Problem
Copy the rows verbatim, starting at the first row and ending at the line that contains "text public Square", with both ends included. Omit the pictures from your output.

Dataset extract
= = = =
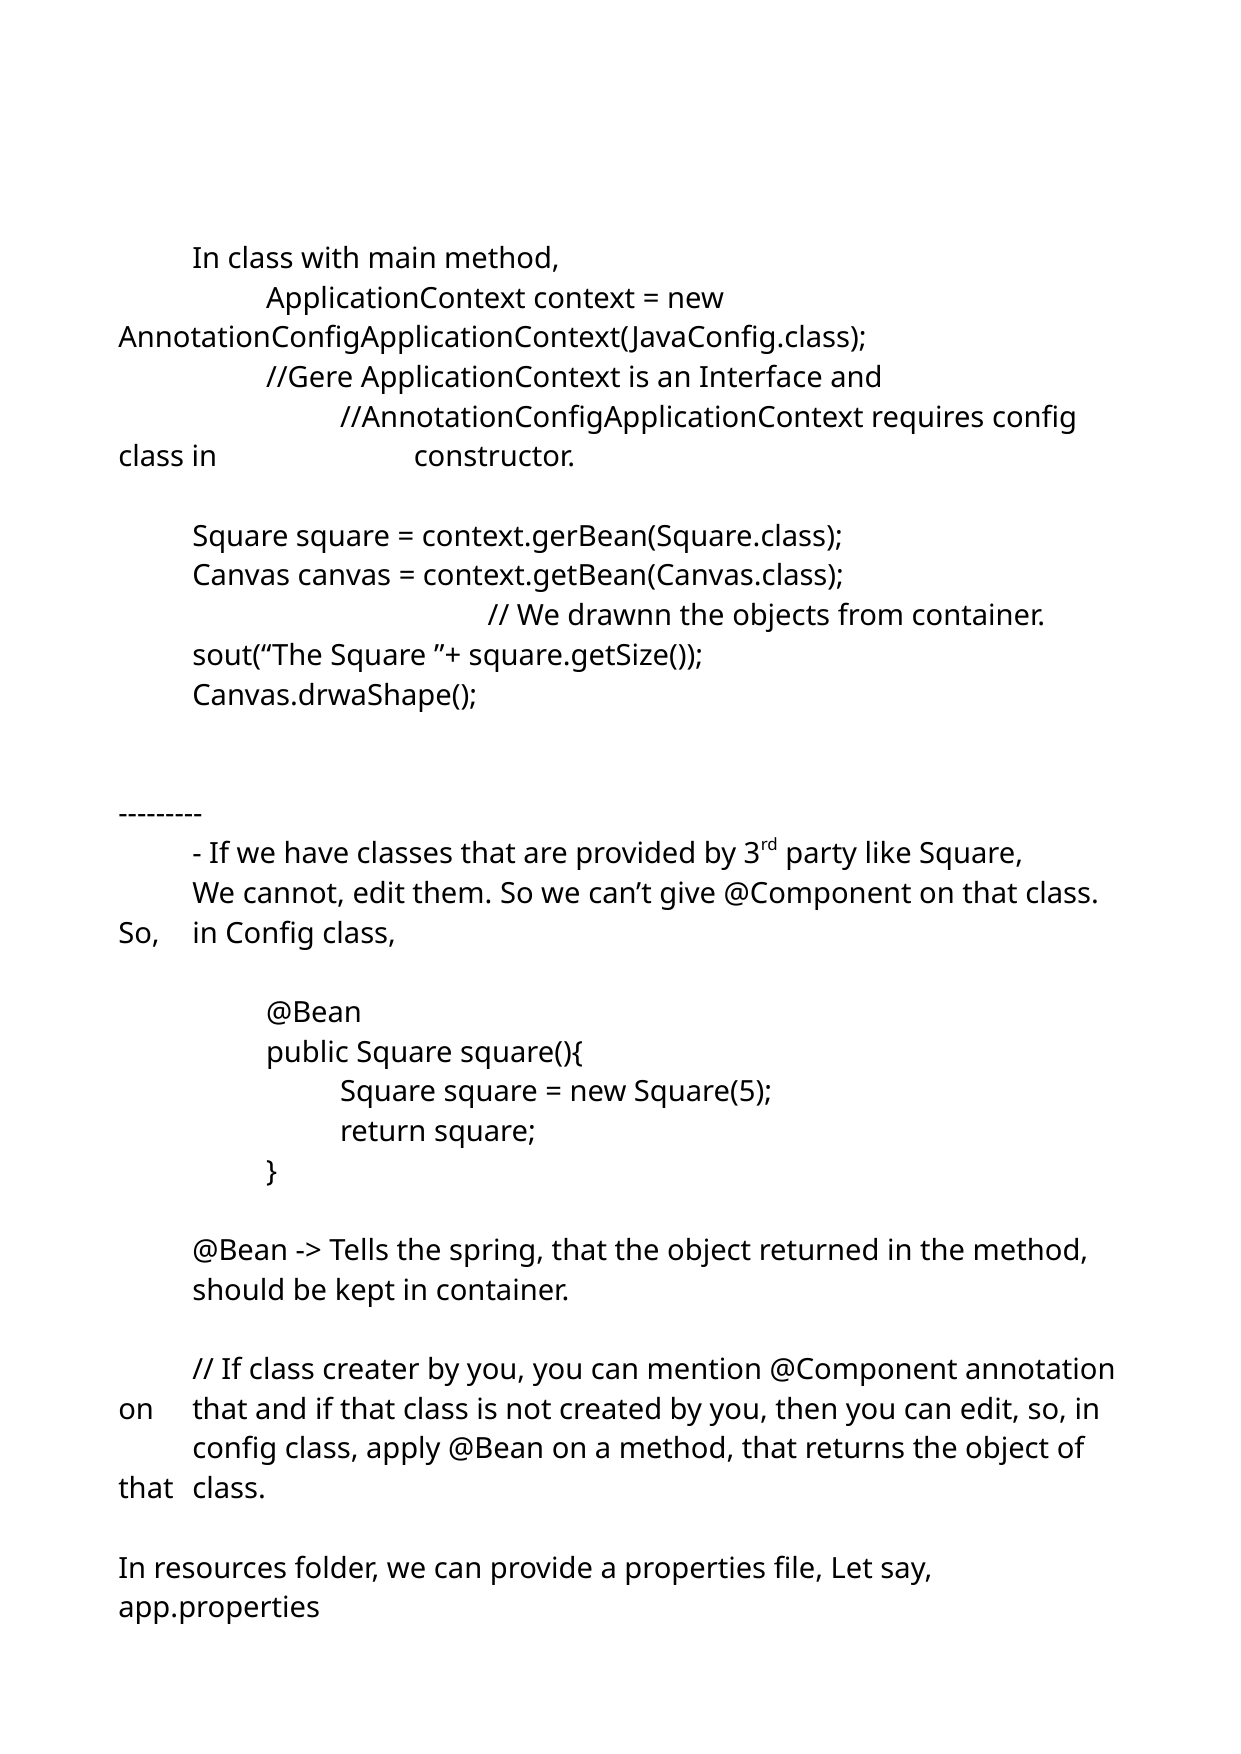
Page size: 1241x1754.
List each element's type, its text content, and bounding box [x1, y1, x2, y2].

text return square; [118, 1110, 1122, 1150]
text --------- [118, 793, 1122, 832]
text Square square = context.gerBean(Square.class); [118, 515, 1122, 555]
text In resources folder, we can provide a properties file, Let say, app.properties [118, 1547, 1122, 1626]
text @Bean -> Tells the spring, that the object returned in the method, should be kept in container. [118, 1229, 1122, 1309]
text } [118, 1150, 1122, 1190]
text We cannot, edit them. So we can’t give @Component on that class. So, in Config class, [118, 872, 1122, 952]
text Square square = new Square(5); [118, 1071, 1122, 1110]
text public Square square(){ [118, 1031, 1122, 1071]
text // If class creater by you, you can mention @Component annotation on that and if that class is not created by you, then you can edit, so, in config class, apply @Bean on a method, that returns the object of that class. [118, 1348, 1122, 1507]
text - If we have classes that are provided by 3rd party like Square, [118, 832, 1122, 872]
text //Gere ApplicationContext is an Interface and //AnnotationConfigApplicationContext requires config class in constructor. [118, 356, 1122, 475]
text Canvas.drwaShape(); [118, 674, 1122, 713]
text @Bean [118, 991, 1122, 1031]
text // We drawnn the objects from container. [118, 594, 1122, 634]
text sout(“The Square ”+ square.getSize()); [118, 634, 1122, 674]
text Canvas canvas = context.getBean(Canvas.class); [118, 555, 1122, 594]
text In class with main method, [118, 237, 1122, 277]
text ApplicationContext context = new AnnotationConfigApplicationContext(JavaConfig.class); [118, 277, 1122, 356]
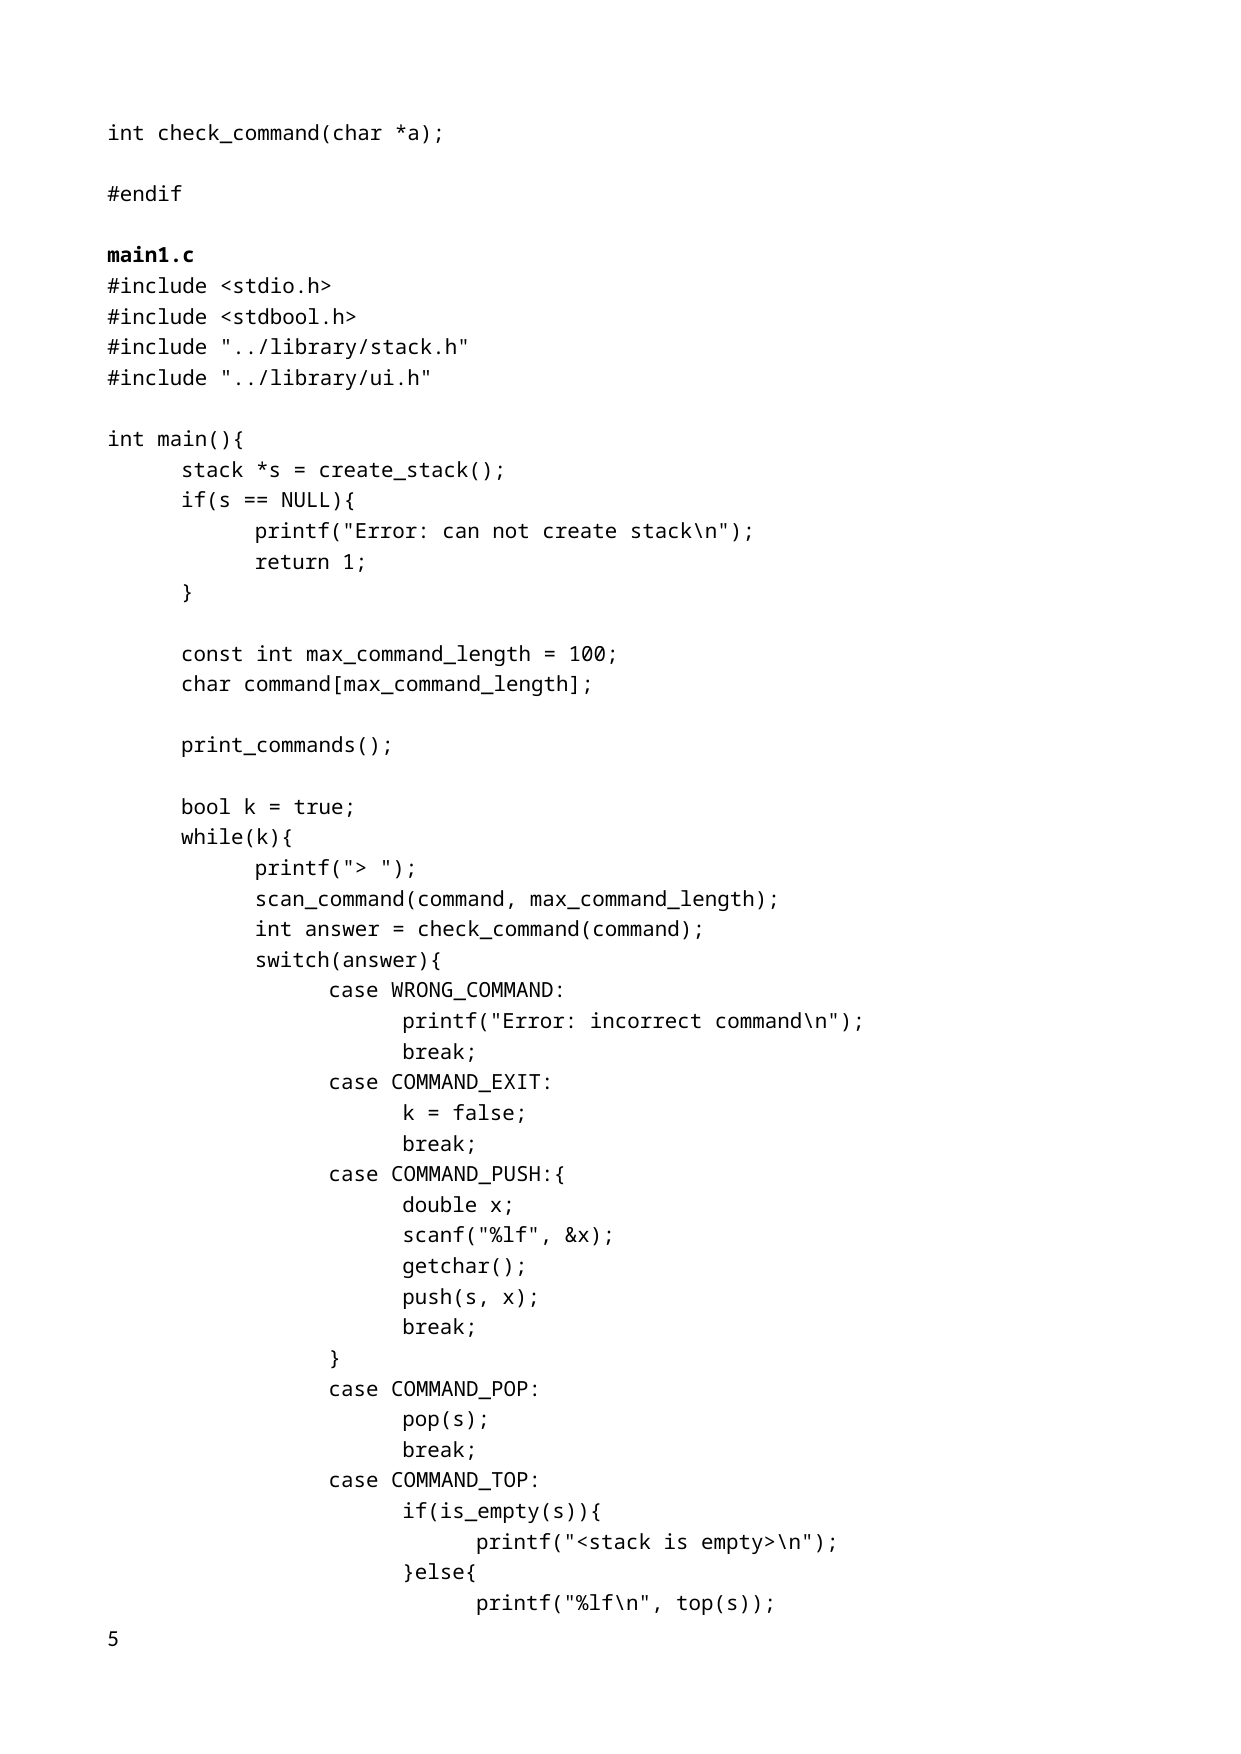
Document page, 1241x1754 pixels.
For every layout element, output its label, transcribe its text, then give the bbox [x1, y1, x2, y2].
= = = =
Output of the task
Page size: 1241x1754.
List each element's type, its text content, and bounding box [x1, y1, x2, y2].

text return square; [118, 1110, 1122, 1150]
text --------- [118, 793, 1122, 832]
text Square square = context.gerBean(Square.class); [118, 515, 1122, 555]
text In resources folder, we can provide a properties file, Let say, app.properties [118, 1547, 1122, 1626]
text @Bean -> Tells the spring, that the object returned in the method, should be kept in container. [118, 1229, 1122, 1309]
text } [118, 1150, 1122, 1190]
text We cannot, edit them. So we can’t give @Component on that class. So, in Config class, [118, 872, 1122, 952]
text Square square = new Square(5); [118, 1071, 1122, 1110]
text public Square square(){ [118, 1031, 1122, 1071]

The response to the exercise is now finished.